Omitting every picture, output the records below exactly, please.

(INFORMATION SHOWN begins)

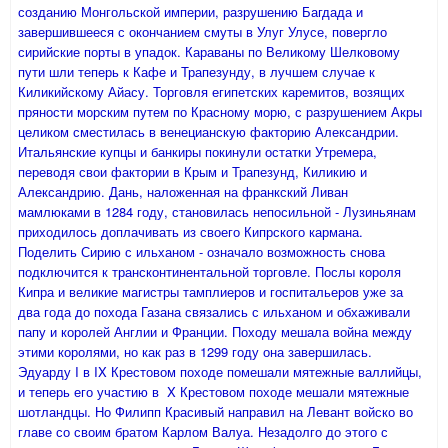
созданию Монгольской империи, разрушению Багдада и
завершившееся с окончанием смуты в Улуг Улусе, повергло
сирийские порты в упадок. Караваны по Великому Шелковому
пути шли теперь к Кафе и Трапезунду, в лучшем случае к
Киликийскому Айасу. Торговля египетских каремитов, возящих
пряности морским путем по Красному морю, с разрушением Акры
целиком сместилась в венецианскую факторию Александрии.
Итальянские купцы и банкиры покинули остатки Утремера,
переводя свои фактории в Крым и Трапезунд, Киликию и
Александрию. Дань, наложенная на франкский Ливан
мамлюками в 1284 году, становилась непосильной - Лузиньянам
приходилось доплачивать из своего Кипрского кармана.
Поделить Сирию с ильханом - означало возможность снова
подключится к трансконтинентальной торговле. Послы короля
Кипра и великие магистры тамплиеров и госпитальеров уже за
два года до похода Газана связались с ильханом и обхаживали
папу и королей Англии и Франции. Походу мешала война между
этими королями, но как раз в 1299 году она завершилась.
Эдуарду I в IX Крестовом походе помешали мятежные валлийцы,
и теперь его участию в X Крестовом походе мешали мятежные
шотландцы. Но Филипп Красивый направил на Левант войско во
главе со своим братом Карлом Валуа. Незадолго до этого с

(INFORMATION SHOWN ends)

**EXERCISE OUTPUT**
созданию Монгольской империи, разрушению Багдада и
завершившееся с окончанием смуты в Улуг Улусе, повергло
сирийские порты в упадок. Караваны по Великому Шелковому
пути шли теперь к Кафе и Трапезунду, в лучшем случае к
Киликийскому Айасу. Торговля египетских каремитов, возящих
пряности морским путем по Красному морю, с разрушением Акры
целиком сместилась в венецианскую факторию Александрии.
Итальянские купцы и банкиры покинули остатки Утремера,
переводя свои фактории в Крым и Трапезунд, Киликию и
Александрию. Дань, наложенная на франкский Ливан
мамлюками в 1284 году, становилась непосильной - Лузиньянам
приходилось доплачивать из своего Кипрского кармана.
Поделить Сирию с ильханом - означало возможность снова
подключится к трансконтинентальной торговле. Послы короля
Кипра и великие магистры тамплиеров и госпитальеров уже за
два года до похода Газана связались с ильханом и обхаживали
папу и королей Англии и Франции. Походу мешала война между
этими королями, но как раз в 1299 году она завершилась.
Эдуарду I в IX Крестовом походе помешали мятежные валлийцы,
и теперь его участию в X Крестовом походе мешали мятежные
шотландцы. Но Филипп Красивый направил на Левант войско во
главе со своим братом Карлом Валуа. Незадолго до этого с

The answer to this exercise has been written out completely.